На втором сходе дед сразу встал. Он долго думал над своим планом и множество раз отвергал его. Дед откашливался, пока в зале не воцарилась полная тишина. Когда стало тихо и все до одного устремили на него глаза, полные ожидания, он заявил: «Пока русские или румыны не депортировали нас бог знает куда, давайте мы сами депортируемся обратно в Лотарингию». Он понимал, насколько безумно это предложение, и если бы не сам его выдвинул, то, услышав, хохотал бы вместе со всеми остальными. Его попросили повторить, что он предлагает, подумав, что ослышались, и он повторил.
Потом над дедом смеялись еще несколько недель, ведь, при всем уважении к нему, никто не мог относиться к его замыслу иначе, чем как к бредовой идее тронувшегося умом старика. Видя его на улице, люди едва сдерживали смех, но вскоре улыбки сменились скорбными минами, поскольку времена становились все тяжелее: прошли первые экспроприации, коммунисты наложили на швабов непомерные налоги и штрафы.
На третьем собрании предложение деда уже встретило некоторую поддержку. Его попросили изложить план подробнее, и первые единомышленники задумались над реализацией этого дерзкого замысла.
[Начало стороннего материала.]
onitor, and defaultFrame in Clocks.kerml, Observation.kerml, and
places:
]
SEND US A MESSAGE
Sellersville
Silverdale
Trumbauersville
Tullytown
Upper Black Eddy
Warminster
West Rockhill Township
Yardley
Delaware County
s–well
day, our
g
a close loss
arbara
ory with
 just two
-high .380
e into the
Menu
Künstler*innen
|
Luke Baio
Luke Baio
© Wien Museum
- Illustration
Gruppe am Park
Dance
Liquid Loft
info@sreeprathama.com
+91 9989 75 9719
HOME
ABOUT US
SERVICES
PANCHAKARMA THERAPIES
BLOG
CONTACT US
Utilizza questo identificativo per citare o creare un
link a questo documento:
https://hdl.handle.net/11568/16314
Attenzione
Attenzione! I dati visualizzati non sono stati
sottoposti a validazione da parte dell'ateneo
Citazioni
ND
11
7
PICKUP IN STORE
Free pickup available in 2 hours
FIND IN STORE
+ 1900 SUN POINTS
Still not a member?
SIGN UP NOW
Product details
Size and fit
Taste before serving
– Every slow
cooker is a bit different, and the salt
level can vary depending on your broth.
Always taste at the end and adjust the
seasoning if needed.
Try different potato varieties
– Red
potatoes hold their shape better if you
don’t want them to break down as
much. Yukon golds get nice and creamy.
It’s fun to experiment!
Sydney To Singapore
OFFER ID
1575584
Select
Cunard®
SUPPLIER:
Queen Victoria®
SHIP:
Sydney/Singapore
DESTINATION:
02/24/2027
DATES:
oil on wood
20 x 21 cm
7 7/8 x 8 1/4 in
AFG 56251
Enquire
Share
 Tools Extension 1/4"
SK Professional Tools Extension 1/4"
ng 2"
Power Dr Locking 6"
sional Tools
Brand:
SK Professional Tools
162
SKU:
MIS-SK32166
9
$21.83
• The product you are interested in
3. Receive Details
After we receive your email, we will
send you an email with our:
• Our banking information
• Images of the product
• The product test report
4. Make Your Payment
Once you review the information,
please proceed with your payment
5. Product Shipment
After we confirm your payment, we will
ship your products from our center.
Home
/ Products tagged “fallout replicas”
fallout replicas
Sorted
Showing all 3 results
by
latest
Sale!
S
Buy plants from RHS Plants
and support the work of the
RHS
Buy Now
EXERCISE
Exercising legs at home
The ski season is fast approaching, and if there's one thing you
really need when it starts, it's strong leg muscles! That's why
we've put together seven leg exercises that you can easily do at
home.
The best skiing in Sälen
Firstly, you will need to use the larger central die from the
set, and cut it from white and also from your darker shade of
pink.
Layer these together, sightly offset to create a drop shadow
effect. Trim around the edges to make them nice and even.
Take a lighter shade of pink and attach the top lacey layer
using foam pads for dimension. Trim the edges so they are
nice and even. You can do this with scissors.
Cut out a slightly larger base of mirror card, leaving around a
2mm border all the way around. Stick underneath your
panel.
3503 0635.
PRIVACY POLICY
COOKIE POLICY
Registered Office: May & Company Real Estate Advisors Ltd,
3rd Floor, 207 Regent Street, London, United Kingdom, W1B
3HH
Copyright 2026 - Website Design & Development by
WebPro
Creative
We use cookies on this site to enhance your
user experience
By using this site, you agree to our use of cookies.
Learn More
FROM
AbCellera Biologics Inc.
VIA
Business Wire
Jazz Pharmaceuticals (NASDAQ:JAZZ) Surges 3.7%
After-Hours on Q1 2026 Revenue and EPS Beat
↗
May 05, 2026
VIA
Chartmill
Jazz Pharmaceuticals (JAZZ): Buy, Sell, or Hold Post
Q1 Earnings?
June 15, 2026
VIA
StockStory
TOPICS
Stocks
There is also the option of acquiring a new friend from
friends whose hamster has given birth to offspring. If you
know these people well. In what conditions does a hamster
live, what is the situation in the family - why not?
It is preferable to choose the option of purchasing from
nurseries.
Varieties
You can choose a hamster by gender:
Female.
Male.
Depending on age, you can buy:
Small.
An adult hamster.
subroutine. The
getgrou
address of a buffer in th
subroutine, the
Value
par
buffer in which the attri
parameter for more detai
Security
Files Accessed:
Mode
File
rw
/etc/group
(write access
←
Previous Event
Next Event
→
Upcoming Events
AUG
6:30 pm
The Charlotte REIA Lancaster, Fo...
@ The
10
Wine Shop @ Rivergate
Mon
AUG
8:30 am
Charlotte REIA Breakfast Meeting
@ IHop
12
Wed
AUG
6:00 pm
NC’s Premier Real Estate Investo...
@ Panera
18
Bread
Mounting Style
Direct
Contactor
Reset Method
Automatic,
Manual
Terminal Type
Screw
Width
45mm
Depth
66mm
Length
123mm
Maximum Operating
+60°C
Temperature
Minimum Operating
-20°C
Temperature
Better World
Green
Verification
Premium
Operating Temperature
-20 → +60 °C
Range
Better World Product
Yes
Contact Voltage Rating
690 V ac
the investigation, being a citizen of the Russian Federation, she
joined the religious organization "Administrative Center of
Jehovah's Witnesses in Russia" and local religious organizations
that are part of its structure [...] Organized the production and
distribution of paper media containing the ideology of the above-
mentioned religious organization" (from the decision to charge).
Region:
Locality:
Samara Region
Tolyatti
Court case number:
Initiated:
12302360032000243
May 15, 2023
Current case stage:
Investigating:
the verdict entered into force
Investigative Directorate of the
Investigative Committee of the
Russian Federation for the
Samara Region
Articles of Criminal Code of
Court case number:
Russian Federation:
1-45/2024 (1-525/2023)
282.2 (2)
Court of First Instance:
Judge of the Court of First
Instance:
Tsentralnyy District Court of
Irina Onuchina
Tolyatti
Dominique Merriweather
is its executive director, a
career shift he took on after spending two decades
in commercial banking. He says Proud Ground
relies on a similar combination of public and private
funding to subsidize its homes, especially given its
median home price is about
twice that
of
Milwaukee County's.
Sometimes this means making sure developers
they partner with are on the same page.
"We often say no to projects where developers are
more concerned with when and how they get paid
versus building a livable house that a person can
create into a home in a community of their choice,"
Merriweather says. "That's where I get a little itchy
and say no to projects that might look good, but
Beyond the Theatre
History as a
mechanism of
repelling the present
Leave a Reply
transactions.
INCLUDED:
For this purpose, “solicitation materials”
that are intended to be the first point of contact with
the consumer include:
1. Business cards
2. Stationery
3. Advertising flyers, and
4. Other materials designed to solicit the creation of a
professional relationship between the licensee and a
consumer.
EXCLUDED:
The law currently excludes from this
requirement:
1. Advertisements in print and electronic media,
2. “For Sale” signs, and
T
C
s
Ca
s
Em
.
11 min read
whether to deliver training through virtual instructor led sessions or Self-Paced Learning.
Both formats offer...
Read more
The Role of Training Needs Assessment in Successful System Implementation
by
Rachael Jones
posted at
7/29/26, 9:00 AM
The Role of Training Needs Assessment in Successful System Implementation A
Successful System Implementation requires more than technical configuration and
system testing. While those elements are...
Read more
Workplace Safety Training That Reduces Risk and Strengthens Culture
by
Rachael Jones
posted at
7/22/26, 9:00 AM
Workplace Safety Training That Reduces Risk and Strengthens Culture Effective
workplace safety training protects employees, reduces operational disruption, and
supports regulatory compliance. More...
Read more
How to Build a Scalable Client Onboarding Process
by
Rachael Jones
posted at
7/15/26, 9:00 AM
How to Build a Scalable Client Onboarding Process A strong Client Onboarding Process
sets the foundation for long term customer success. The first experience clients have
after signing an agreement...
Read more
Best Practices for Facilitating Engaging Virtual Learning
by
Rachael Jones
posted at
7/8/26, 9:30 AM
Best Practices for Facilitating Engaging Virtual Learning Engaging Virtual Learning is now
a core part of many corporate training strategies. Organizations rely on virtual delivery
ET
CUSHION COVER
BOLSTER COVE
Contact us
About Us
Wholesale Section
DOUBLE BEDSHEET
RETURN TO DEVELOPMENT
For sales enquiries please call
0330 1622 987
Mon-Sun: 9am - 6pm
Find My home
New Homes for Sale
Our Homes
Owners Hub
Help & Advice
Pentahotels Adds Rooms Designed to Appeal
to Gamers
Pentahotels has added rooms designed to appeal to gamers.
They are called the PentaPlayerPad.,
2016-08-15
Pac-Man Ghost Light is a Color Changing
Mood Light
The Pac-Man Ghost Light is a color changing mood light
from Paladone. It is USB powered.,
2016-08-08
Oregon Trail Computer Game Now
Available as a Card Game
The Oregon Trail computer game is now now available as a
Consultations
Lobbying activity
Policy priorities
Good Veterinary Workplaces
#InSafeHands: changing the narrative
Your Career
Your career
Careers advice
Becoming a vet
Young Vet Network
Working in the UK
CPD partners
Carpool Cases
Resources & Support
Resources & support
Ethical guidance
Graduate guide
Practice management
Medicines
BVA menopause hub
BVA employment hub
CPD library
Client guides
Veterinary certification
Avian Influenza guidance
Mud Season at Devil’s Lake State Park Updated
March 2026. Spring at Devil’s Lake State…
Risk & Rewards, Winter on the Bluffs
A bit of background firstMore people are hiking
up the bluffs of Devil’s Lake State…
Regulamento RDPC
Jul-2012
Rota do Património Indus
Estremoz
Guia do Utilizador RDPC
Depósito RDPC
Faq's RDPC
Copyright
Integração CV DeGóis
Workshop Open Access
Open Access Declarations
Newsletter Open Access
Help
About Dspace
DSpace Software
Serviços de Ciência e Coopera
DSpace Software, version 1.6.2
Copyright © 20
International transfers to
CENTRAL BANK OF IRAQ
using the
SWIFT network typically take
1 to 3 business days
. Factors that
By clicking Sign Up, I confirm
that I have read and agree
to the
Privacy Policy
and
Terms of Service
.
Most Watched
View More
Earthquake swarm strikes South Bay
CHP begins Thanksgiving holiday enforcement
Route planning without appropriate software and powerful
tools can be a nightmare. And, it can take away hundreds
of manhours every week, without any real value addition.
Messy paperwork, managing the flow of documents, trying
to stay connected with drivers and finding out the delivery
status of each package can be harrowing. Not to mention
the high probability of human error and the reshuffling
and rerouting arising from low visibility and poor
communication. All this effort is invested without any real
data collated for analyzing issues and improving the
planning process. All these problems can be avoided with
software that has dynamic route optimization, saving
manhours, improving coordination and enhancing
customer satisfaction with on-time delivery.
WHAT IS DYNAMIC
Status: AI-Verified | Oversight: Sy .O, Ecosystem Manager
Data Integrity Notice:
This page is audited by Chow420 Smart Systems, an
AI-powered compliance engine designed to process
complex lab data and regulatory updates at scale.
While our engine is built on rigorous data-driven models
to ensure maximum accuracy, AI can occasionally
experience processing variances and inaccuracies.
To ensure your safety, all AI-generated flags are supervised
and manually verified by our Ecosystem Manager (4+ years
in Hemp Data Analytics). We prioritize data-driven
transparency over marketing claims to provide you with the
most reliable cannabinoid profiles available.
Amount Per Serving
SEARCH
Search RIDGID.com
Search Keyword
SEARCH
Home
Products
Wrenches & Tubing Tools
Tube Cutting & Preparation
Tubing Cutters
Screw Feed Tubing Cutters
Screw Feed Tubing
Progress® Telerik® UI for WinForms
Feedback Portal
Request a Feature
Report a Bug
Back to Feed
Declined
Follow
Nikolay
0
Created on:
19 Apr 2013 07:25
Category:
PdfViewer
Но затем последовали новые сомнения: возможно ли собрать достаточно средств, чтобы нанять транспорт для четырех сотен семей со всем скарбом и для церкви. То, что церковь нужно забрать с собой, сомнений ни у кого не вызывало. Ее пришлось бы разобрать, потом всё, включая большой колокол – его в первую очередь, – аккуратно упаковать и потом собрать снова где-то в окрестностях Дьёза. Некоторые уже представляли себе, как прекрасно будет звучать колокол над Лотарингским плато. Как его звон разнесется до самого Марсаля.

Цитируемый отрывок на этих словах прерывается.